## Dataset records
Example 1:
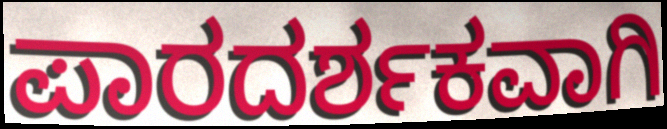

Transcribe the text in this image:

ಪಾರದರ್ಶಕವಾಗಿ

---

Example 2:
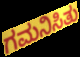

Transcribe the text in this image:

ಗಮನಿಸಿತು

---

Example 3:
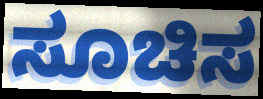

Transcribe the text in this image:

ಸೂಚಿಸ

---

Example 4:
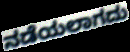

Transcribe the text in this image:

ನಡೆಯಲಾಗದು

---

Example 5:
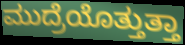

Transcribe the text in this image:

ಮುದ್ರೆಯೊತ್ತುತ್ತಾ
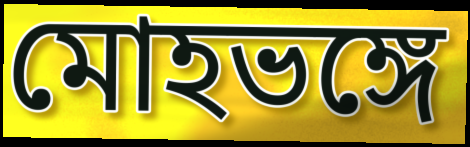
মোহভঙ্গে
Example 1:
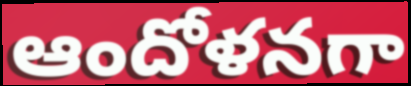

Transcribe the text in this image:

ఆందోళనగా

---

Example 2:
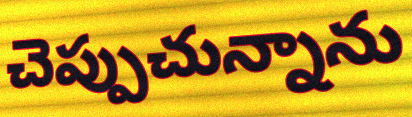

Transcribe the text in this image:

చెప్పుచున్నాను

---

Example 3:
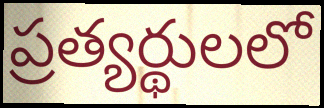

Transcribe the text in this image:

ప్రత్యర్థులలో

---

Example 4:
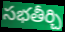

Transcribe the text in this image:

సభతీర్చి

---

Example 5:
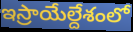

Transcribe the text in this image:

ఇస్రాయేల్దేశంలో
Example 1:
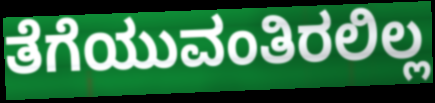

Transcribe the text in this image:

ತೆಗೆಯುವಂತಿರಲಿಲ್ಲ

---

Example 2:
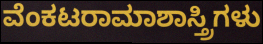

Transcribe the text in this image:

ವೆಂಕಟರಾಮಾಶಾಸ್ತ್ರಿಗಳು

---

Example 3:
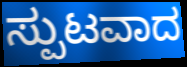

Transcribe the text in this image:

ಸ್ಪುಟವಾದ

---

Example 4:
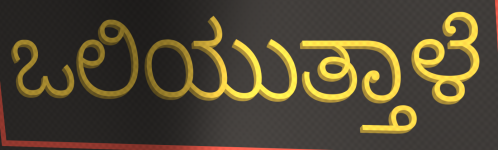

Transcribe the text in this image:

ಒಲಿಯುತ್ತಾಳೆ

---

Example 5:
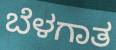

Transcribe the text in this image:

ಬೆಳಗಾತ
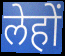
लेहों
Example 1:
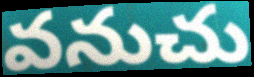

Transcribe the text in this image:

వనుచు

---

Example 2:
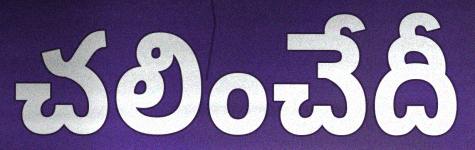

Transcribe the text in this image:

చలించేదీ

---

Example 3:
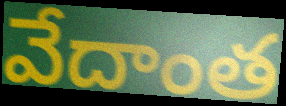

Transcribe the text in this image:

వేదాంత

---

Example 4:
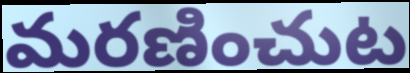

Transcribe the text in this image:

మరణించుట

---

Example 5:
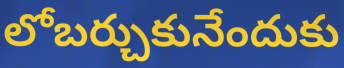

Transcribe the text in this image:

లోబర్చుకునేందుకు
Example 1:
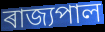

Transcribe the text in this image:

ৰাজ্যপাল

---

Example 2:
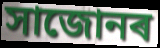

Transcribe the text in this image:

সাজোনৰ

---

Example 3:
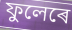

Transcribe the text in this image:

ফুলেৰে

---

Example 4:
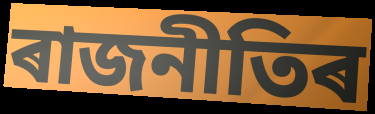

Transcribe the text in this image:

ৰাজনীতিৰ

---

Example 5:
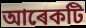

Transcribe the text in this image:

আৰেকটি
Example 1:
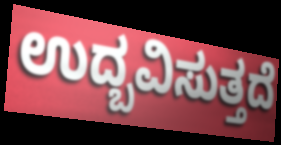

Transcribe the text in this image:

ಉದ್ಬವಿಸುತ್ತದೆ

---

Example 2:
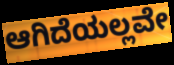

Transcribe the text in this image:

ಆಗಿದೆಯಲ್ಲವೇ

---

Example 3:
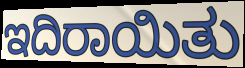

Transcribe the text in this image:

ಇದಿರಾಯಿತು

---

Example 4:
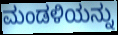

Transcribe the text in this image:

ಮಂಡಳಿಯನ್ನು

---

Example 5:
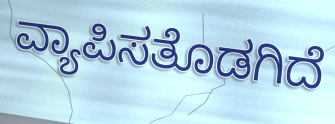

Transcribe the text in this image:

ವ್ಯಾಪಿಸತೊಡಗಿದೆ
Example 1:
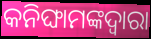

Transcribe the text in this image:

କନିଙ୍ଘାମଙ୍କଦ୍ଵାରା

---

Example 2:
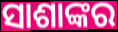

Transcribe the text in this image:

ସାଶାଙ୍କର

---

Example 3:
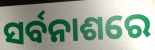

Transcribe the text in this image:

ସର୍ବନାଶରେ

## ACTION ITEM
Images are to be omitted; repeat the remaining data above exactly.

## ANSWER AREA
Example 1:

Transcribe the text in this image:

ಪಾರದರ್ಶಕವಾಗಿ

---

Example 2:

Transcribe the text in this image:

ಗಮನಿಸಿತು

---

Example 3:

Transcribe the text in this image:

ಸೂಚಿಸ

---

Example 4:

Transcribe the text in this image:

ನಡೆಯಲಾಗದು

---

Example 5:

Transcribe the text in this image:

ಮುದ್ರೆಯೊತ್ತುತ್ತಾ
মোহভঙ্গে
Example 1:

Transcribe the text in this image:

ఆందోళనగా

---

Example 2:

Transcribe the text in this image:

చెప్పుచున్నాను

---

Example 3:

Transcribe the text in this image:

ప్రత్యర్థులలో

---

Example 4:

Transcribe the text in this image:

సభతీర్చి

---

Example 5:

Transcribe the text in this image:

ఇస్రాయేల్దేశంలో
Example 1:

Transcribe the text in this image:

ತೆಗೆಯುವಂತಿರಲಿಲ್ಲ

---

Example 2:

Transcribe the text in this image:

ವೆಂಕಟರಾಮಾಶಾಸ್ತ್ರಿಗಳು

---

Example 3:

Transcribe the text in this image:

ಸ್ಪುಟವಾದ

---

Example 4:

Transcribe the text in this image:

ಒಲಿಯುತ್ತಾಳೆ

---

Example 5:

Transcribe the text in this image:

ಬೆಳಗಾತ
लेहों
Example 1:

Transcribe the text in this image:

వనుచు

---

Example 2:

Transcribe the text in this image:

చలించేదీ

---

Example 3:

Transcribe the text in this image:

వేదాంత

---

Example 4:

Transcribe the text in this image:

మరణించుట

---

Example 5:

Transcribe the text in this image:

లోబర్చుకునేందుకు
Example 1:

Transcribe the text in this image:

ৰাজ্যপাল

---

Example 2:

Transcribe the text in this image:

সাজোনৰ

---

Example 3:

Transcribe the text in this image:

ফুলেৰে

---

Example 4:

Transcribe the text in this image:

ৰাজনীতিৰ

---

Example 5:

Transcribe the text in this image:

আৰেকটি
Example 1:

Transcribe the text in this image:

ಉದ್ಬವಿಸುತ್ತದೆ

---

Example 2:

Transcribe the text in this image:

ಆಗಿದೆಯಲ್ಲವೇ

---

Example 3:

Transcribe the text in this image:

ಇದಿರಾಯಿತು

---

Example 4:

Transcribe the text in this image:

ಮಂಡಳಿಯನ್ನು

---

Example 5:

Transcribe the text in this image:

ವ್ಯಾಪಿಸತೊಡಗಿದೆ
Example 1:

Transcribe the text in this image:

କନିଙ୍ଘାମଙ୍କଦ୍ଵାରା

---

Example 2:

Transcribe the text in this image:

ସାଶାଙ୍କର

---

Example 3:

Transcribe the text in this image:

ସର୍ବନାଶରେ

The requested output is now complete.